# FSB speed and CPU speed - I don't understand the relationship



## Josh2004 (Nov 2, 2008)

I am trying to understand the relationship between FSB speed and CPU speed. I did some reading and thought I understood that the speed of the CPU is the speed of the FSB multiplied by the CPUs multiplier but then I started looking at some CPUs on Newegg and this didn't really make since when checking out the specs. I looked at the Intel Pentium E5200 Wolfdale 2.5GHz and saw that the FSB speed is 800 mhz and the CPU speed is 2.5 ghz. So what is the multiplier of the cpu? Can the multiplier be a decimal number? 

Another thing I'm not quite understanding when looking at motherboards is the FSB speed listed for the motherboard. Is this spec the highest possible speed this motherboard support or this the speed that motherboard has to run at? When picking out a motherboard do I just want to make sure the FSB speed is at least as high as the FSB speed of the CPU?

Any one last question about FSB speed. Is the speed listed the actual speed or is it what it amounts to based on double pumping or quad pumping?

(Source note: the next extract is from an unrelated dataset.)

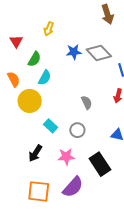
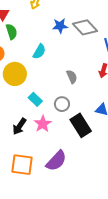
green semicircle: (34, 59) -> (12, 32), moved, turned -49
cyan semicircle: (45, 78) -> (39, 51), moved
pink star: (66, 157) -> (43, 124), moved, turned -30
black rectangle: (100, 164) -> (81, 125), moved

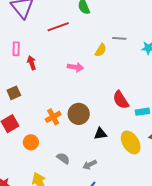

I'm just trying to understand the relationship between all these different numbers I see everywhere. It gets a little confusing. Thanks for any help you can provide.

Edit: I have a few additional questions I'm not quite sure on.

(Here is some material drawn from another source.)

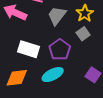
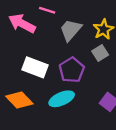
orange diamond: (17, 78) -> (19, 100), turned 50

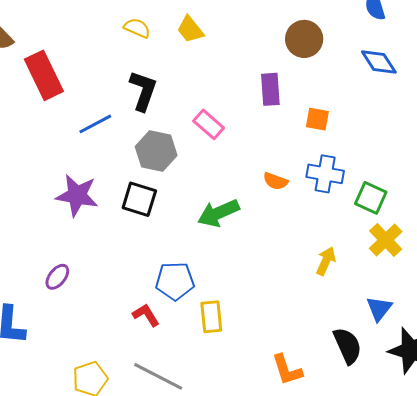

When it comes to RAM speed do I want to make sure the speed of the ram is at least as fast as the FSB speed in order to prevent a bottleneck? 

I'm not quite understand the function of the L1 and L2 cache. Is information fed through the FSB and then certain info that is used frequently then scooted over to one of the chaches? What determines which code goes to the cache? Is this determined by the OS or this determined by the way the program you are running is written?


----------